The savings would last a few months. After that, she would need to work. She had left her job at the administrative office three years ago when Carlos insisted she didn’t need to — that he earned enough for both of them, that she should rest, that they would start their family soon, and she would be busy enough. She had believed him. She had been grateful. Now she understood that what he had really been doing was making her dependent. Whether he had meant to or not, the result was the same.

She was alone, pregnant, with no income, and a husband in prison.

She called her mother that evening. The conversation was short and painful. Her mother had never fully approved of Carlos — too secretive, she had always said, too many absences, too much money for a truck driver. Elena had defended him every time. Now she sat on the phone and listened to the silence on the other end that said I told you so without using any of those words.

Her mother offered to come. Elena said no. She didn’t want to be managed. She didn’t want someone else’s grief on top of her own.

She wanted to figure out how to stand up on her own.

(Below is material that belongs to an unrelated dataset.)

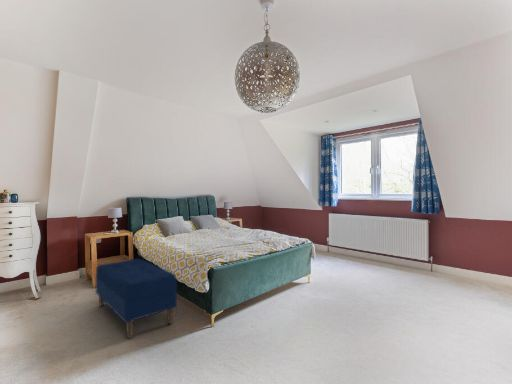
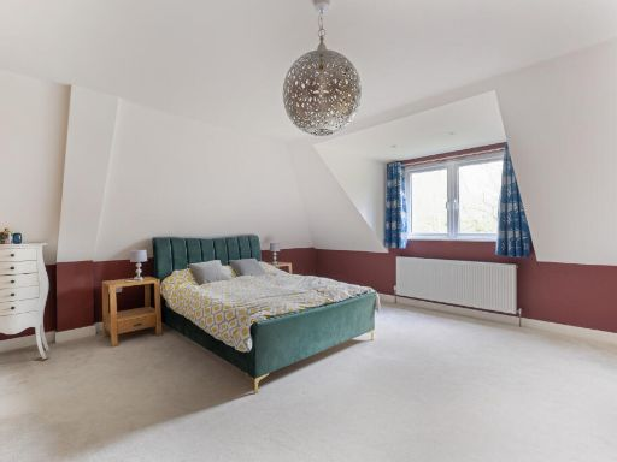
- bench [95,257,178,339]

The baby arrived six weeks later, in the early hours of a Tuesday morning, in a hospital room where the only person holding her hand was a midwife she had never met before. She had called Marta, but Madrid was far, and the labor was fast, and in the end it was just Elena and the pain, and then, suddenly, a sound that cut through everything else.

A cry. Small and furious and absolutely alive.

They placed him on her chest, and she looked down at him — this tiny, red-faced, fist-clenching person who had no idea what world he had been born into — and she felt something move through her that she hadn’t felt in months.

Not happiness, exactly. Not yet. But something close to it. Something that felt like the first breath after a long time underwater.

She named him Paul.

She looked at his face for a long time, searching for something familiar, something of Carlos in the set of his jaw or the shape of his eyes. She found it, or thought she did, and held on to it. She needed him to be Carlos’s. She needed that to be true.

Outside the window, Zaragoza was waking up. The city didn’t care. The city never did.

But in that room, in that bed, with that small warm weight on her chest, Elena made a silent promise. Whatever she had to do, however hard it got, she would keep him safe.

She didn’t know yet how many ways she would fail to keep that promise.